Suau Miguel, He Jinke, Congeduti Elena, Starre Rolf A N, Czechowski Aleksander, Oliehoek Frans A
Intelligent Systems, Delft University of Technology, Delft, The Netherlands.
Neural Comput Appl. 2025;37(19):13145-13161. doi: 10.1007/s00521-022-07691-7. Epub 2022 Sep 4.
Due to its perceptual limitations, an agent may have too little information about the environment to act optimally. In such cases, it is important to keep track of the action-observation history to uncover hidden state information. Recent deep reinforcement learning methods use recurrent neural networks (RNN) to memorize past observations. However, these models are expensive to train and have convergence difficulties, especially when dealing with high dimensional data. In this paper, we propose , a theoretically inspired memory architecture that alleviates the training difficulties by restricting the input of the recurrent layers to those variables that influence the hidden state information. Moreover, as opposed to standard RNNs, in which every piece of information used for estimating values is inevitably fed back into the network for the next prediction, our model allows information to flow without being necessarily stored in the RNN's internal memory. Results indicate that, by letting the recurrent layers focus on a small fraction of the observation variables while processing the rest of the information with a feedforward neural network, we can outperform standard recurrent architectures both in training speed and policy performance. This approach also reduces runtime and obtains better scores than methods that stack multiple observations to remove partial observability.
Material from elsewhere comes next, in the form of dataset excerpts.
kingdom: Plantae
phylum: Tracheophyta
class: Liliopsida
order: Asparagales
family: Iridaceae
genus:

由于其感知限制,智能体可能对环境了解的信息过少,无法实现最优行动。在这种情况下,跟踪行动-观察历史以揭示隐藏状态信息很重要。最近的深度强化学习方法使用循环神经网络(RNN)来记忆过去的观察结果。然而,这些模型训练成本高且存在收敛困难,尤其是在处理高维数据时。在本文中,我们提出了一种受理论启发的记忆架构,通过将循环层的输入限制为那些影响隐藏状态信息的变量来缓解训练困难。此外,与标准RNN不同,在标准RNN中,用于估计值的每条信息都不可避免地反馈回网络进行下一次预测,而我们的模型允许信息流动,而不必存储在RNN的内部记忆中。结果表明,通过让循环层专注于一小部分观察变量,同时用前馈神经网络处理其余信息,我们在训练速度和策略性能方面都可以优于标准循环架构。这种方法还减少了运行时间,并且比堆叠多个观察结果以消除部分可观测性的方法获得更好的分数。